424. BIJEMY BRAWO DO DRĘTWIENIA RĄK

ZAWIERA WIZERUNKI 20 GATUNKÓW POLSKICH SSAKÓW

Powietrze: nocek duży – jest!
Ziemia: sarna europejska – zaliczone!
Pod ziemią: kret europejski – można odznaczyć!
Woda: foka szara, las: jeleń szlachetny, góry: niedźwiedź brunatny, pole: zając szarak…
Jacobsony wypuścili nowe memo z serii Świat wokół nas – SSAKI. I jak zwykle pomyśleli o wszystkim! Ich gry powstają stosunkowo długo (i nie przyspieszają, choć zagorzali fani się niecierpliwą), a to dlatego, że są dopracowane w każdym szczególe. Kiedyś czytałam opinię o części z drzewami – jakaś dziewczyna narzekała, że wyobrażała sobie, iż na kartonikach będą całe drzewa, a tymczasem dostaje liść z owocem.
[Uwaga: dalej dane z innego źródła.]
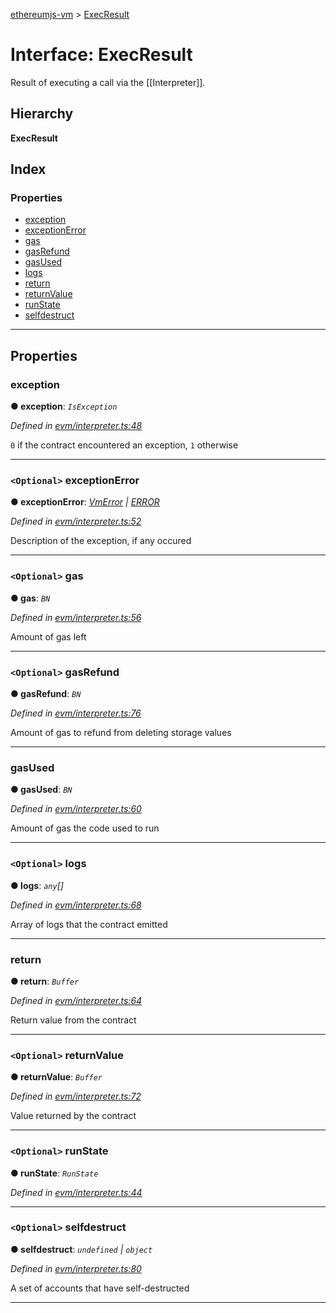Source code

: [ethereumjs-vm](../README.md) > [ExecResult](../interfaces/execresult.md)

# Interface: ExecResult

Result of executing a call via the \[\[Interpreter\]\].

## Hierarchy

**ExecResult**

## Index

### Properties

* [exception](execresult.md#exception)
* [exceptionError](execresult.md#exceptionerror)
* [gas](execresult.md#gas)
* [gasRefund](execresult.md#gasrefund)
* [gasUsed](execresult.md#gasused)
* [logs](execresult.md#logs)
* [return](execresult.md#return)
* [returnValue](execresult.md#returnvalue)
* [runState](execresult.md#runstate)
* [selfdestruct](execresult.md#selfdestruct)

---

## Properties

<a id="exception"></a>

###  exception

**● exception**: *`IsException`*

*Defined in [evm/interpreter.ts:48](https://github.com/ethereumjs/ethereumjs-vm/blob/06d36f3/lib/evm/interpreter.ts#L48)*

`0` if the contract encountered an exception, `1` otherwise

___
<a id="exceptionerror"></a>

### `<Optional>` exceptionError

**● exceptionError**: *[VmError](../classes/vmerror.md) \| [ERROR](../enums/error.md)*

*Defined in [evm/interpreter.ts:52](https://github.com/ethereumjs/ethereumjs-vm/blob/06d36f3/lib/evm/interpreter.ts#L52)*

Description of the exception, if any occured

___
<a id="gas"></a>

### `<Optional>` gas

**● gas**: *`BN`*

*Defined in [evm/interpreter.ts:56](https://github.com/ethereumjs/ethereumjs-vm/blob/06d36f3/lib/evm/interpreter.ts#L56)*

Amount of gas left

___
<a id="gasrefund"></a>

### `<Optional>` gasRefund

**● gasRefund**: *`BN`*

*Defined in [evm/interpreter.ts:76](https://github.com/ethereumjs/ethereumjs-vm/blob/06d36f3/lib/evm/interpreter.ts#L76)*

Amount of gas to refund from deleting storage values

___
<a id="gasused"></a>

###  gasUsed

**● gasUsed**: *`BN`*

*Defined in [evm/interpreter.ts:60](https://github.com/ethereumjs/ethereumjs-vm/blob/06d36f3/lib/evm/interpreter.ts#L60)*

Amount of gas the code used to run

___
<a id="logs"></a>

### `<Optional>` logs

**● logs**: *`any`[]*

*Defined in [evm/interpreter.ts:68](https://github.com/ethereumjs/ethereumjs-vm/blob/06d36f3/lib/evm/interpreter.ts#L68)*

Array of logs that the contract emitted

___
<a id="return"></a>

###  return

**● return**: *`Buffer`*

*Defined in [evm/interpreter.ts:64](https://github.com/ethereumjs/ethereumjs-vm/blob/06d36f3/lib/evm/interpreter.ts#L64)*

Return value from the contract

___
<a id="returnvalue"></a>

### `<Optional>` returnValue

**● returnValue**: *`Buffer`*

*Defined in [evm/interpreter.ts:72](https://github.com/ethereumjs/ethereumjs-vm/blob/06d36f3/lib/evm/interpreter.ts#L72)*

Value returned by the contract

___
<a id="runstate"></a>

### `<Optional>` runState

**● runState**: *`RunState`*

*Defined in [evm/interpreter.ts:44](https://github.com/ethereumjs/ethereumjs-vm/blob/06d36f3/lib/evm/interpreter.ts#L44)*

___
<a id="selfdestruct"></a>

### `<Optional>` selfdestruct

**● selfdestruct**: *`undefined` \| `object`*

*Defined in [evm/interpreter.ts:80](https://github.com/ethereumjs/ethereumjs-vm/blob/06d36f3/lib/evm/interpreter.ts#L80)*

A set of accounts that have self-destructed

___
Odpowiedź Jacobsonów była prosta - „A jak mielibyśmy zmieścić na takim małym obszarze całe drzewo i pokazać czym jedno różni się od drugiego?”. Nie chodzi o to, by dać zdjęcie jakiejś rudej plamy i podpisać, że to „lis rudy”. Nie chodzi o to, by znaleźć zdjęcie niedźwiedzia w internecie, wyskalować odpowiednio, podpisać „niedźwiedź brunatny” i mieć nadzieję, że to w istocie brunatny, a nie na przykład grizzly… To memo ma bawić (bo po to są gry), ale ma też jedno szczególne zadanie – kierować naszą uwagę na ŚWIAT WOKÓŁ NAS. To muszą być sprawdzone, rzetelne informacje – w tym wypadku taką informacją jest obraz. To memo to godziny grzebania, szukania, konsultacji ze specjalistami (partnerem merytorycznym jest POLSKIE TOWARZYSZTWO OCHORNY PRZYRODY SALAMANDRA), badań i zastanawiania się… Bo przecież tyle jest zwierząt wokół… Które wybrać? Dlaczego łoś euroazjatycki, a nie pies, czy dać susła moręgowanego, czy może lepiej kota, kogo znaleźć w morzu, a kogo na lądzie, kogo uchwycić w powietrzu, a kogo wyciągnąć na chwilę spod ziemi, czy wszyscy wiedzą, że foka szara to ssak, a nie ryba, czy uwierzą nam, że nocek duży też powinien się znaleźć w tym pudełku? A jeśli nie uwierzą? To chyba nawet tym lepiej! Bo pójdą sprawdzać, badać, szperać, upewniać się...
Ta część serii jest w pewien sposób najbliższa nam wszystkim. Większość osób rozpoznaje jeża czy wiewiórkę (choć nie będzie wiedzieć, że to jeż zachodni, a wiewiórka pospolita). Wszyscy znają dzika i rysia, wilka i zająca ze zdjęć, z filmów, a czasem nawet z bliskiego spotkania trzeciego stopnia, albo z zoo. Może trochę gorzej będzie ze smużką leśną, może nie każdy rozróżni wydrę od kuny, ale to temat dużo bardziej wyeksploatowany niż kwiaty polne czy ryby. Przecież od najmłodszych lat rodzice pytają: a jak wyje wilk? a jaki kolor ma lisek? a co je wiewiórka? Te wszystkie ssaki to nasi przyjaciele, których sylwetki chętnie widzimy jako pluszowe maskotki, ich wizerunki drukujemy na kubach, dziecięcych koszulkach i plakatach do dziecięcych pokoików. Ale memo Jacobsonów chce być dowodem na to, że – hej!, te istoty naprawdę żyją tuż obok nas!!! Że sarna może przebiec Ci drogę, gdy wyjdziesz na spacer do lasu, że te ślady rycia na działce pod miastem to mogą być dziki, a gdy pojedziesz nad polskie morze to naprawdę może się zdarzyć, że na ląd wyjdzie foka.
A te małe kartoniki, które służą do niezwykle popularniej gry, to portrety tych zwierząt – tak wyglądają naprawdę, w swoim naturalnym środowisku, bez przekłamań kolorystycznych i bez dodawania wąsów, rogów i ogonów tam, gdzie być ich nie powinno.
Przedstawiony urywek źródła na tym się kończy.